Yesterday, the US Food and Drug Administration (FDA) approved Sarepta’s Exondys 51 (eteplirsen), the first approved treatment for Duchenne Muscular Dystrophy (DMD).
The product - a once weekly intravenous infusion of 30 milligrams per kilogram - is a major breakthrough for the disease which affects around one in every 3,500 – 5,000 males born worldwide.
In a conference call to discuss the achievement, Sarepta’s CFO Sandy Mahatme said the drug would be available in a 2ML and 10 ML vial, costing $1,600 and $8,000 respectively.
He also told stakeholders the firm has “sufficient supply and capacity to supply the US market for over a year” and has various initiatives underway to expand capacity to supply both the US, and other markets clinically and – potentially – commercially.
One of these initiatives is the sale of a rare pediatric disease priority review voucher (PRV) which the firm also received from the FDA yesterday.
“We can use this voucher to receive priority review on one of our own future market applications that would otherwise be a standard review or we can transfer the voucher to another company as a source of non-dilutive financing,” Mahatme said.
And, he added, the firm is considering the latter, exploring a sale of the PRV in order “to offset some of the costs associated with the continued build out of our clinical development pipeline, our manufacturing scale up, and entry into European markets.”

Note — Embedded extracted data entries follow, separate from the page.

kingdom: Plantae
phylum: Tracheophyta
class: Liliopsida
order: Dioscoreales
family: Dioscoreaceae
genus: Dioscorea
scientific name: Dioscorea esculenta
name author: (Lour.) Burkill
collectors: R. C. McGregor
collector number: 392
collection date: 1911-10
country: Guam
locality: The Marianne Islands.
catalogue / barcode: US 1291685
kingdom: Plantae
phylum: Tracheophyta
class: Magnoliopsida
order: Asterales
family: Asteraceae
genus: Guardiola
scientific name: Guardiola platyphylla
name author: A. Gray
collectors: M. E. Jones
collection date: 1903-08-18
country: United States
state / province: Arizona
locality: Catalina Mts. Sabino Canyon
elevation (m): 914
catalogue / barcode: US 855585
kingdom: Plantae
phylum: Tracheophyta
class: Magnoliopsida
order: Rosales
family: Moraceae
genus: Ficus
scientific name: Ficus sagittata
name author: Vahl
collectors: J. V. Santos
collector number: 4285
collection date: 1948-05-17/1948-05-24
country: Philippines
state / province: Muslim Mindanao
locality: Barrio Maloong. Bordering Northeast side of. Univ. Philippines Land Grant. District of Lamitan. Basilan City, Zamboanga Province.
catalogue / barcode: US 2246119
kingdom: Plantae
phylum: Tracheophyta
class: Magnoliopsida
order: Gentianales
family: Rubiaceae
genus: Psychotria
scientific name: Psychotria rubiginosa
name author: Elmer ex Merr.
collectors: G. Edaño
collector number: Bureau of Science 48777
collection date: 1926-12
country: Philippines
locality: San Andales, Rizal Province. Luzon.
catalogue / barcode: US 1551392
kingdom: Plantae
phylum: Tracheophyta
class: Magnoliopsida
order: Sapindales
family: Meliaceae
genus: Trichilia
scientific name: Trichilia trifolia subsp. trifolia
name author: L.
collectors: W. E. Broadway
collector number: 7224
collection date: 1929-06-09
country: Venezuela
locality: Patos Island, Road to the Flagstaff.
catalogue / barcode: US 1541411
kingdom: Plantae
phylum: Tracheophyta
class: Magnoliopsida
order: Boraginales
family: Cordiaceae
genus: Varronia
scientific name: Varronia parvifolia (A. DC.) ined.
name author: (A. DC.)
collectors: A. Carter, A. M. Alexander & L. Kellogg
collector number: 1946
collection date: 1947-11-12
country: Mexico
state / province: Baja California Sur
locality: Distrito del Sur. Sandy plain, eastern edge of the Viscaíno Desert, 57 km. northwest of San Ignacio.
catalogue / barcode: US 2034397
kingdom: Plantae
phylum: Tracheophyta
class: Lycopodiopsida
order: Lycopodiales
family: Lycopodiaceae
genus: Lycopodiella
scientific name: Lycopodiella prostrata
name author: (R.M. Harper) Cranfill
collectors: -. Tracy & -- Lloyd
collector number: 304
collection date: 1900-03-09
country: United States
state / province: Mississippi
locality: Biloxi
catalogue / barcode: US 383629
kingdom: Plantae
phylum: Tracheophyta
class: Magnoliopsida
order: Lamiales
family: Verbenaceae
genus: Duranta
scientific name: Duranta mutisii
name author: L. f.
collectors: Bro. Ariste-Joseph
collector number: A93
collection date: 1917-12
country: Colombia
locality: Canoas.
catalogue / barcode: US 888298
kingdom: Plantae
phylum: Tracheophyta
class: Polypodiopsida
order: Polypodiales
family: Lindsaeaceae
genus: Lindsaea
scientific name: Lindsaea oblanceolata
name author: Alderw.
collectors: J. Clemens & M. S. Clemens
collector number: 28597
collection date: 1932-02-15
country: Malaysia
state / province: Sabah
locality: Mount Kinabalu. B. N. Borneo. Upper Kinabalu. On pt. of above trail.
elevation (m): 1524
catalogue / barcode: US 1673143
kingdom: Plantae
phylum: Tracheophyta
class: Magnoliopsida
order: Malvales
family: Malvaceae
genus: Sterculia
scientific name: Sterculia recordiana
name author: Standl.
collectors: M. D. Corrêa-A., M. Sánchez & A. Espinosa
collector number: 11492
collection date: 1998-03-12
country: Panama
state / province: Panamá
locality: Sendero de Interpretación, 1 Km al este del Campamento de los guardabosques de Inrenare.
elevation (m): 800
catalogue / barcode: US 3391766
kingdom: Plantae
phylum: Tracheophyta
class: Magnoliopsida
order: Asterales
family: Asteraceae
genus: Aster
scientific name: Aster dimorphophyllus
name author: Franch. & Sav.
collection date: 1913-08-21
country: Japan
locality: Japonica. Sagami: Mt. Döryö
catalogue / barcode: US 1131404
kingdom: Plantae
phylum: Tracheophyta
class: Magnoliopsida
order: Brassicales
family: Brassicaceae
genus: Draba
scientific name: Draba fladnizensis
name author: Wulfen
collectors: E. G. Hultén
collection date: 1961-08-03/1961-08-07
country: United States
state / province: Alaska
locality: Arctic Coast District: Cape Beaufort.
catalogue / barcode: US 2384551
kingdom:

Currently the firm uses various manufacturers in the US but is looking to bring on “backup manufacturers” as the drug progresses in Europe. “Simultaneously,” said Mahatme, “we will expand from what we have right now, which is midscale manufacturing capacity to a larger scale.”
Priority Review Voucher
The FDA’s priority review voucher system was proposed in 2006 as an incentive for drug companies to target neglected tropical diseases, and was later spun out to include rare paediatric diseases. Holders of such vouchers are eligible for a six month expedited review for their New Drug Application (NDA).
Sarepta becomes one of just a dozen or so recipients to have received a PRV, and could benefit from a substantial fee if it decides to sell.
In 2014, Knight Therapeutics sold its neglected tropical disease PRV to Gilead for $125m which subsequently used it to expedite review of its HIV drug Odefsey - a combination of three drugs: Edurant (rilpivirine) and Emtriva (emtricitabine) and tenofovir alafenamide.
And last year, United Therapeutics sold its rare paediatric disease PRV to AbbVie for $350m, though AbbVie is yet to have disclosed ow it intends to use it.